Reading Online Novel

The Sheikh's Sinful Seduction(33)



                This affair, if it qualified to be called such a thing, would be very short-lived. She had absolutely no future with Zafir, she knew that. Still, she couldn’t resist stealing this chance to be intimate with him, not because she wanted to learn about sex, although that was definitely part of it. She also liked feeling desirable and prized. But more than all of that, she wanted to learn about him.

                So she wouldn’t worry about the future. They had today, Fern assured herself as she pushed up from her bed, already wondering how he would find her and when.

                Except the din from the camels that she had put down to one of their cranky periods seemed to be growing and the babble of voices speaking Arabic increased in volume.

                Peeking out of her tent, she discovered they were being invaded.

                * * *

                Zafir’s father had loved all things Western, to the point that he’d pushed his new ideas too hard and fast on a culture still catching up to the twentieth century and far from ready to embrace the twenty-first. Ra’id’s father had been more conservative, which had bequeathed a host of different issues on Ra’id as a leader, but one thing they both needed without question was the support of the Bedouin clan that roamed their lands.

                He and Ra’id had come to the oasis specifically to meet with the leader of this tribe and reaffirm their alliance with him. The tribe might stay as long as a week, but Zafir found himself wishing they would hurry themselves along.

                Fern was waiting for him. Fern, with her shy touch and eagerness to please and her abandonment to passion. They were behaving like teenagers in the back of a car and it was one of the most exhilarating experiences of his life.

                Yet he was back to barely acknowledging her when he glimpsed her walk past with his nieces. She wore her abaya and it had smudges of dust at the wrist, but she still managed to look prim and cute at the same time. Her glorious hair was hidden beneath a black scarf, the curled tip of the tail peeking from the hem on her back. She had pinned a veil across her face so only the freckled bridge of her nose was visible, along with her quiet gray eyes.

                Her strawberry-blond lashes had dropped demurely when she’d caught his eye. He could only see that narrow band of her face, but he’d been sure she had blushed.

                Because she was remembering.

                The memories stoked heat through him, too, filling him with need, but there wouldn’t be so much as a conversation between them while the nomads filled the oasis. The servants kept to themselves and his guards might turn a blind eye to his stealing off with her, but he couldn’t afford to dent his reputation with people who already mistrusted him for his father’s bold antics.

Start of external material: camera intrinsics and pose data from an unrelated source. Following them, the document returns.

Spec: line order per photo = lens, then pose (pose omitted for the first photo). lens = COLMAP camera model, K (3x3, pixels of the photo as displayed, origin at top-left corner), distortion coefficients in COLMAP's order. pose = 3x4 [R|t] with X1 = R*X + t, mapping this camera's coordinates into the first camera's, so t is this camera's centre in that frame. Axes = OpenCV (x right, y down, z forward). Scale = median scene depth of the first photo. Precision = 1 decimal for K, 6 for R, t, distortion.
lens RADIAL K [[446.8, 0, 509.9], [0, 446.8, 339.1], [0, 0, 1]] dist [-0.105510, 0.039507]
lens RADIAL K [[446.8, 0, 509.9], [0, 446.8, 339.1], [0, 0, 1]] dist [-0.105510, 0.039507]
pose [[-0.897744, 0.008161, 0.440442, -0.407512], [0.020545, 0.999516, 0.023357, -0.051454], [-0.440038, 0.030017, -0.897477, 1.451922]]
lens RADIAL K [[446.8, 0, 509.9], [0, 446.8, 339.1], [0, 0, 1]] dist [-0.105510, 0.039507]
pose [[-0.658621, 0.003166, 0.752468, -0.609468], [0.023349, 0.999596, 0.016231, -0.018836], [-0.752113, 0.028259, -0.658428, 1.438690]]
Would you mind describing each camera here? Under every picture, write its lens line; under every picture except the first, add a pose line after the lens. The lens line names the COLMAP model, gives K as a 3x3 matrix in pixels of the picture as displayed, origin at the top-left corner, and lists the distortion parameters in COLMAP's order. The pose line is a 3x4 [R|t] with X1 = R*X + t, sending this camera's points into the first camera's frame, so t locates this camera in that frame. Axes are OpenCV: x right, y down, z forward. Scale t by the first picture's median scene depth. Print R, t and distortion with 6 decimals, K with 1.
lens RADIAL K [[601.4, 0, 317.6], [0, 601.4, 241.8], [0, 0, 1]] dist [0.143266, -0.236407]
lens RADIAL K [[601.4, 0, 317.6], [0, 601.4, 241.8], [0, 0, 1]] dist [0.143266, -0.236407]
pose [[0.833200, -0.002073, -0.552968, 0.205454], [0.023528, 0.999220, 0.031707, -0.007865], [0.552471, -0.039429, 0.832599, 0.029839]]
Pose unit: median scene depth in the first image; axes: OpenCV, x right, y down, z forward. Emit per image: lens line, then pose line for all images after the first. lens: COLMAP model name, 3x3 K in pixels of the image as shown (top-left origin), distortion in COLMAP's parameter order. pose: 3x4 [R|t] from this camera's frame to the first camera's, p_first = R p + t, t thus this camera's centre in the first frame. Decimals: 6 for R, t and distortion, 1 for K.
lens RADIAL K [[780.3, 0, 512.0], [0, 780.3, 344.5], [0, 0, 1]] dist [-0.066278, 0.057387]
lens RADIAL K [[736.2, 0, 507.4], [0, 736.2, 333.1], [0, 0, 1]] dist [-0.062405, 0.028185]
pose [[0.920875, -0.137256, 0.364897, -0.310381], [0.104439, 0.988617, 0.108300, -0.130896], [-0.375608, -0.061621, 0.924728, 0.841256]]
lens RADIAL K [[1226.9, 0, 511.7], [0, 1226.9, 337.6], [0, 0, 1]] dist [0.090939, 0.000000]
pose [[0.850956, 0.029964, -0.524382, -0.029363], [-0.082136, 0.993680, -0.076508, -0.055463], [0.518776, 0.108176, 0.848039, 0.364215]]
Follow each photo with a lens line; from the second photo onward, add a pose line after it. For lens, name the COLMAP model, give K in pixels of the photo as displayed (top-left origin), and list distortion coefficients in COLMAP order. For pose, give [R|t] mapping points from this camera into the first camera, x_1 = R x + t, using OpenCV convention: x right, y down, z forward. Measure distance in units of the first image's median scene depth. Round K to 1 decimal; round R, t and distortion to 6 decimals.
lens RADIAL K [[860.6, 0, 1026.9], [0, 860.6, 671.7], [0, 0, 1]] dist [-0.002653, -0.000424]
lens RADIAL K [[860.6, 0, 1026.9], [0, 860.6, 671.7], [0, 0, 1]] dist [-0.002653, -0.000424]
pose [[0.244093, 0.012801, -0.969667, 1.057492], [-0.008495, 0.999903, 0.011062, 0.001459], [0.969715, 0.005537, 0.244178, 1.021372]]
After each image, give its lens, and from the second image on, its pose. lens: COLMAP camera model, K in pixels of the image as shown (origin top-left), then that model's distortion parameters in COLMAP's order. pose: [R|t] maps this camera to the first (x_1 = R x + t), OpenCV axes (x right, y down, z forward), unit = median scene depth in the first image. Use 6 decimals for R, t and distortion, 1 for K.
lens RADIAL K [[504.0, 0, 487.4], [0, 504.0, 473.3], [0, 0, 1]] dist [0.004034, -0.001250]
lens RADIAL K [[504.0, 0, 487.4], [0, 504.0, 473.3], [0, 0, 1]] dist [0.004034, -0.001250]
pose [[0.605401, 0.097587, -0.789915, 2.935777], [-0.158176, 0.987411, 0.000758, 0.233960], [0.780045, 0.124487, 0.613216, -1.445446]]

                So he kept his distance while discussing where decent range land could still be found and stayed up late, nodding his head to the music and admiring the skills of the sword dancers. When asked, he agreed that yes, he was considering remarrying. No, nothing was formalized, but yes, he would search for his match within his own borders.

                He kept to himself that the prospect filled him with dread. He resented his father for seeking his own pleasure at the expense of not just his country, but his immediate family. Even the woman his father claimed to have loved beyond reason, Zafir’s mother, had suffered under his father’s selfish pursuit of his own happiness. Zafir refused to commit the same crime. His marriage had been difficult, but he had Tariq from the union       and more stability in his country as a result. The sacrifice had been worth it. He would do it again.

                But not yet. After he left the oasis.

                Indulging himself with Fern didn’t make him like his father, he reasoned, throwing an arm over his eyes as he lay in bed fighting the urge to go to her. One small dalliance with an English woman on holiday was not the same as sentencing two children—two—to a lifetime of conflict in their identity.